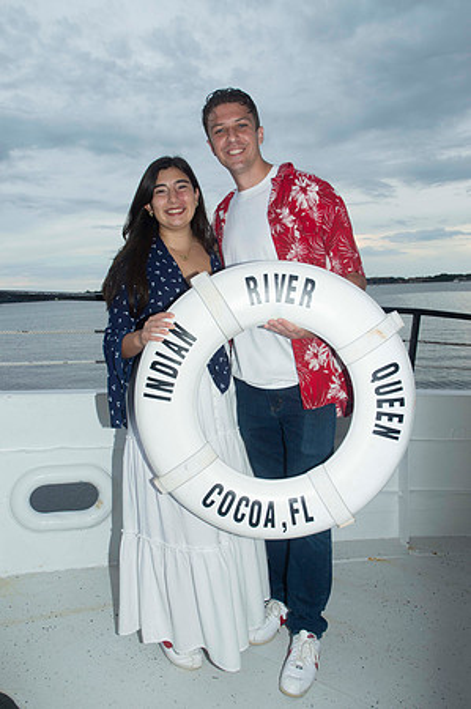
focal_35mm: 27
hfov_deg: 47.8
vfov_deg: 67.4
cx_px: 236
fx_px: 531
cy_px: 354
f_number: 7.1
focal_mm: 18
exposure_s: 1/100
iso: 100
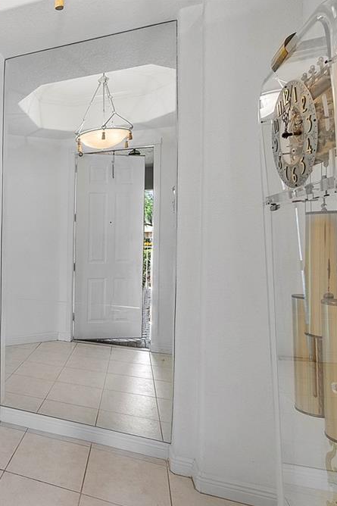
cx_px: -12
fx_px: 323
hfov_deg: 45.1
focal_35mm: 23
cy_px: 255
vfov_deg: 76.1
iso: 160
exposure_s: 1/6
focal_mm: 10
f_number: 11
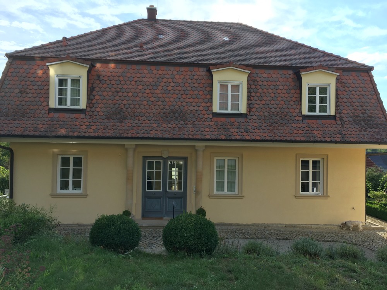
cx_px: 194
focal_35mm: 29
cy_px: 145
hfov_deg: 61.7
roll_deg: +0.0
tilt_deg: +0.2
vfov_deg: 48.2
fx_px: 324
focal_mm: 4.15
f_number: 2.2
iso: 25
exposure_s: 1/601
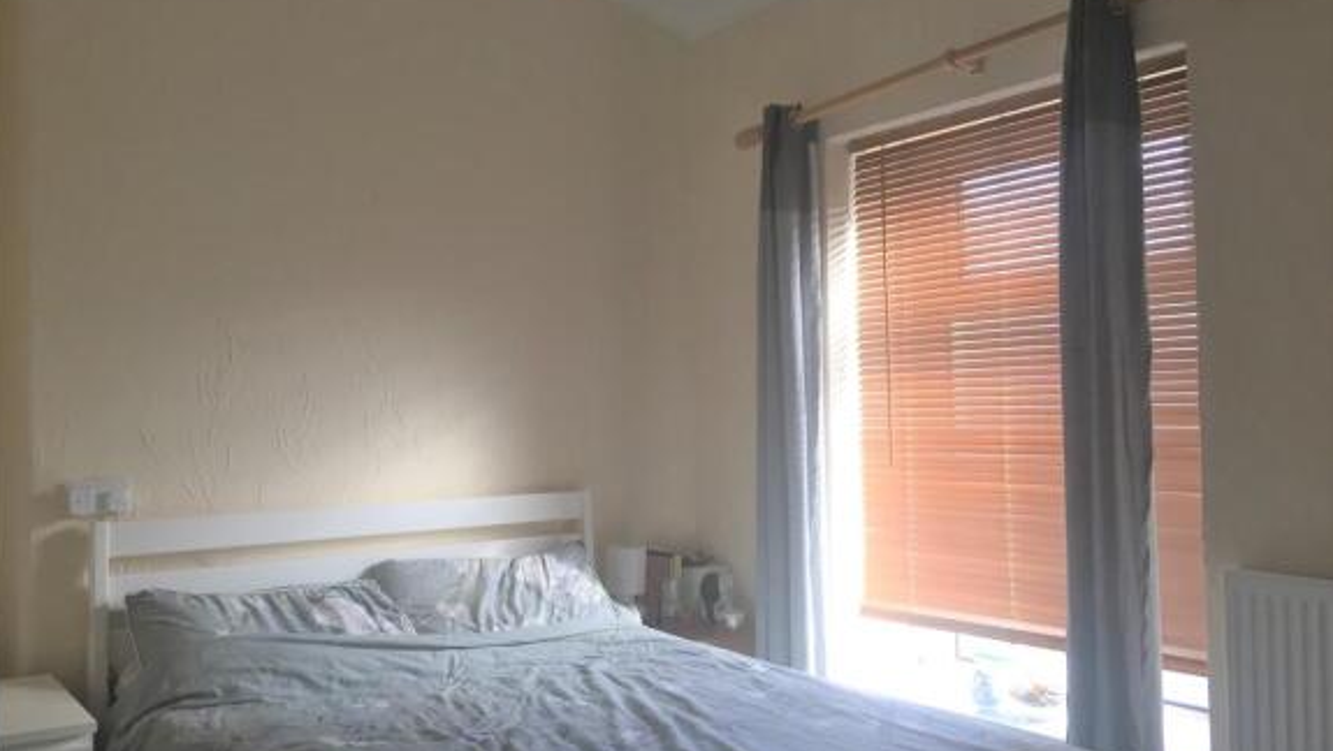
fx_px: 1132
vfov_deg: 36.7
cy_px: 360
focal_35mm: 32
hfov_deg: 61.0
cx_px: 666
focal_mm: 4.15
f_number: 2.2
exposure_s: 1/33
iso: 32
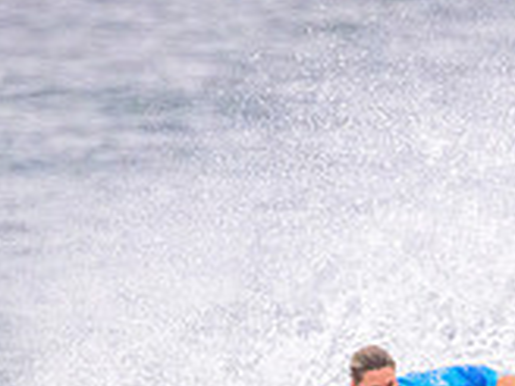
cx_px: 650
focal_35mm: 2713
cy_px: 585
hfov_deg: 0.7
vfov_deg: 0.5
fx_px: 40363
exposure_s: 1/2000
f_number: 11
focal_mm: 800
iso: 6400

==================================================

# WORK INSTRUCTION
Down to the last line, reproduce the material above exactly; skip its images.

# ANSWER SECTION
focal_35mm: 27
hfov_deg: 47.8
vfov_deg: 67.4
cx_px: 236
fx_px: 531
cy_px: 354
f_number: 7.1
focal_mm: 18
exposure_s: 1/100
iso: 100
cx_px: -12
fx_px: 323
hfov_deg: 45.1
focal_35mm: 23
cy_px: 255
vfov_deg: 76.1
iso: 160
exposure_s: 1/6
focal_mm: 10
f_number: 11
cx_px: 194
focal_35mm: 29
cy_px: 145
hfov_deg: 61.7
roll_deg: +0.0
tilt_deg: +0.2
vfov_deg: 48.2
fx_px: 324
focal_mm: 4.15
f_number: 2.2
iso: 25
exposure_s: 1/601
fx_px: 1132
vfov_deg: 36.7
cy_px: 360
focal_35mm: 32
hfov_deg: 61.0
cx_px: 666
focal_mm: 4.15
f_number: 2.2
exposure_s: 1/33
iso: 32
cx_px: 650
focal_35mm: 2713
cy_px: 585
hfov_deg: 0.7
vfov_deg: 0.5
fx_px: 40363
exposure_s: 1/2000
f_number: 11
focal_mm: 800
iso: 6400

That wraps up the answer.